Elaine Pote, 83, lost much of her vision to macular degeneration and sought services after a friend mentioned that the department offered talking books. When she inquired about them, staff members connected her with Ver Huel, who came to Pote’s home in Stuart and placed tactile markings on her microwave, washing machine and thermostat to help operate them.
At Ver Huel’s urging, Pote reluctantly agreed to attend “senior orientation” in Des Moines. There, she learned how to sew a button and shopped for a birthday card at Walgreens on her own. The experience helped her gain confidence.
“I thought I was going to do something goofy if I went out in public. You have to overcome that, otherwise stay inside the four walls of your house,” Pote said.
Another client, Janet Kessler, 74, was so impressed with Ver Huel and senior orientation that she became a member of its advisory board. Despite macular degeneration, she lives independently with her husband in Creston and does the cooking and ironing. The training helped lift her out of depression, she said.

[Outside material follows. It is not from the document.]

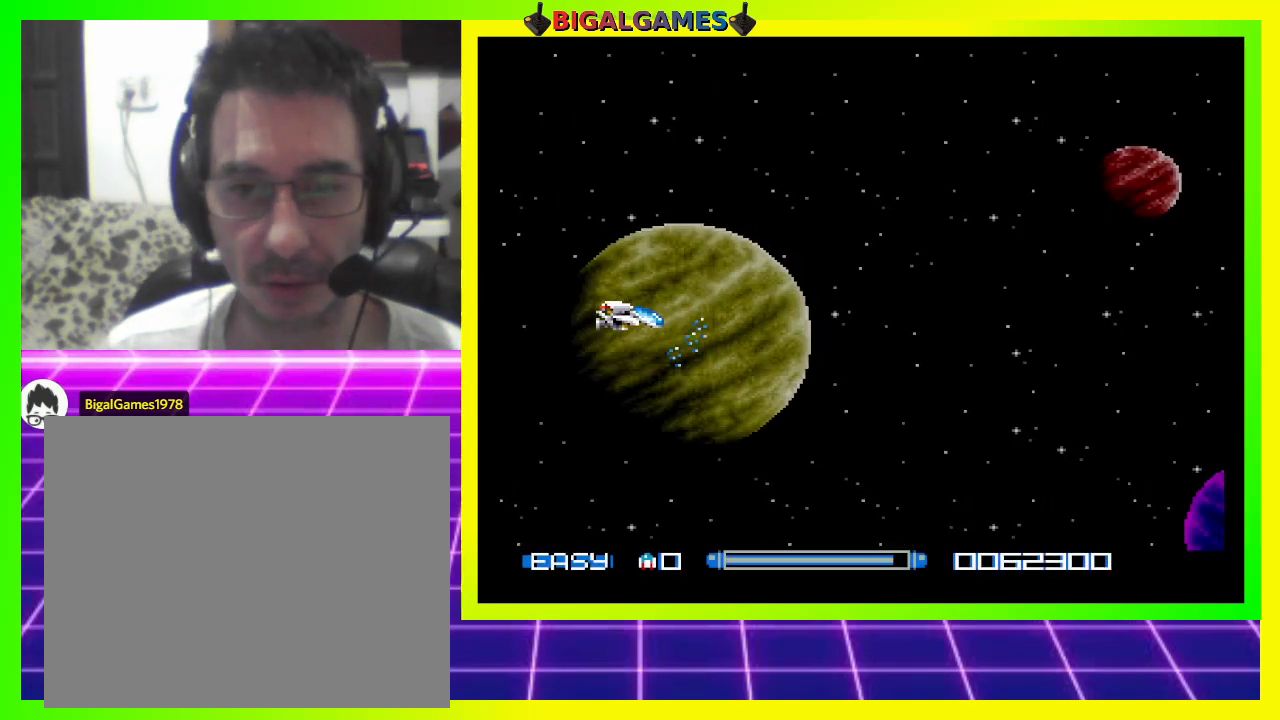
{"buttons": ["CROSS"], "right_stick": "center", "events": []}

“If I hadn’t gone there, I’d still be sitting in the chair feeling sorry for myself,” she said.
During home visits, Ver Huel can teach clients how to use a white cane, prepare meals, read Braille and dial a phone. They can identify and organize canned goods based on the size of containers, or affix rubber bands or raised letters. Tactile markings can be used to set an oven or label medications. A safety pin can help in matching different colors of clothes.
Adaptive aids, such as a check-writing guide, talking calculators or a tape recorder, can help manage finances.
Ver Huel says even she is still learning to adjust and accomplish tasks without vision.
“We live in a very sighted world and vision is very important. But we also firmly believe you can still work, raise a family, take care of the grandkids, travel and do whatever it is that you want to do regardless of how well you’re able to see to do those things,” she said. “We see that it’s true based on what our clients are able to achieve.”
REGENTS VOTE WILL END LONG-TERM RESIDENTIAL PROGRAM AT BRAILLE SCHOOL PLAN FOR REVAMPED BLIND SCHOOL IS FINALIZED
By Richard Pratt
(Retrieved from the GazetteOnline.com August 5, 2010)
The state Board of Regents today unanimously approved a plan that will end the traditional long-term residential program for students at the Iowa Braille and Sight Saving School in Vinton by fall 2012.
The seven recommendations, drafted by a study committee formed at the direction of the state Legislature, now must go to the Legislative Council before full implementation.
The plan does not close the Vinton campus, which will remain as a location for summer and short-term programs for blind and visually impaired students and as the headquarters for the Statewide System for Vision Services. But it does end the long-term residential program at the 150-year-old school.
Much of the $2.2 million now used to support the Braille School in Vinton will be used to hire more teachers to provide more and better services around the state, closer to the home communities and schools of blind and vision-impaired students, officials said. The statewide system serves about 400 students, while Braille School enrollment was nine students last year, down from 34 students in 2005.
When students do need the long-term residential services now provided at the Braille School, the system will partner with other agencies in regions around the state to offer those, Braille School Superintendent Patrick Clancy said. He expects that will be a small number, in the single digits.
The plan also changes the name of the Braille School and the statewide system to Iowa Educational Services for the Blind and Visually Impaired.
The changes take into account what is best for students, several regents said.